I'm having trouble deciding between 1 worker and 4 workers in terms of overall efficiency on a particular machine. I ran 30 minute benchmarks (BenchTime=1800) twice, and get close (but different) results. Is this the equivalent to a "statistical tie", and I should just randomly pick a configuration (1, 2, or 4 workers) and just forget about it?
Code:
Timings for 4096K FFT length (4 cpus, 1 worker): 5.85 ms. Throughput: 170.91 iter/sec.

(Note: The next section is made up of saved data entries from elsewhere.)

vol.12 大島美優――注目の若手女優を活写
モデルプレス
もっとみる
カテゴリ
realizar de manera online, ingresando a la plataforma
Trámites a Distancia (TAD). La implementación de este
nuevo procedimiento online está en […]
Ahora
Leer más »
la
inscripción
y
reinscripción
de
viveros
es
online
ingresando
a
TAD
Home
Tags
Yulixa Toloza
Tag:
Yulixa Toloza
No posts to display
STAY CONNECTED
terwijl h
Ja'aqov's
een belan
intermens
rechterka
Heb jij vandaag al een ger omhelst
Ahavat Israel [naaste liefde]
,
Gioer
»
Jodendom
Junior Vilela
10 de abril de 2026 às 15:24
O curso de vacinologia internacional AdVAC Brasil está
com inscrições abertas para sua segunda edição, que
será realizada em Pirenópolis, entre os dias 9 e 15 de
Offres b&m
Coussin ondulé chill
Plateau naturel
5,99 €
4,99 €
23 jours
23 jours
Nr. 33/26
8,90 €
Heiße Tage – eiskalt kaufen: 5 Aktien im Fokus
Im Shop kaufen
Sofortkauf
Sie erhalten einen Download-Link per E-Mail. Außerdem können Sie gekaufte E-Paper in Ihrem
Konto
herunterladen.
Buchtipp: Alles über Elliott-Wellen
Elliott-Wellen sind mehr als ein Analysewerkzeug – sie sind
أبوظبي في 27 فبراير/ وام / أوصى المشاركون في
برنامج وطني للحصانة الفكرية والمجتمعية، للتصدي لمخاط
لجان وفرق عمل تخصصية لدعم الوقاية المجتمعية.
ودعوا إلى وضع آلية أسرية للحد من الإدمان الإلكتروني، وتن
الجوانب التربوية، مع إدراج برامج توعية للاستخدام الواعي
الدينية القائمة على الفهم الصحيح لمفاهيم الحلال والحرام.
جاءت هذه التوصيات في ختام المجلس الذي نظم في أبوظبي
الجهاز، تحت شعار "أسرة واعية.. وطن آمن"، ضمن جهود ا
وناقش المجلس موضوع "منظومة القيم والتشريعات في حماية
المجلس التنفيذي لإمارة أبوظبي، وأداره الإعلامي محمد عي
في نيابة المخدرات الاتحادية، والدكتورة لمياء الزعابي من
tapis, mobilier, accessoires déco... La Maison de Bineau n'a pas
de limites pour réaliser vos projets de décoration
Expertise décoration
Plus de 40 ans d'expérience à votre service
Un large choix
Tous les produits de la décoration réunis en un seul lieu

Timings for 4096K FFT length (4 cpus, 2 workers): 11.81, 11.74 ms. Throughput: 169.85 iter/sec.
Timings for 4096K FFT length (4 cpus, 4 workers): 23.23, 23.36, 23.19, 23.23 ms. Throughput: 172.04 iter/sec.
Code:
Timings for 4096K FFT length (4 cpus, 1 worker): 5.83 ms. Throughput: 171.43 iter/sec.
Timings for 4096K FFT length (4 cpus, 2 workers): 11.57, 11.57 ms. Throughput: 172.89 iter/sec.
Timings for 4096K FFT length (4 cpus, 4 workers): 23.56, 23.44, 23.46, 23.89 ms. Throughput: 169.60 iter/sec.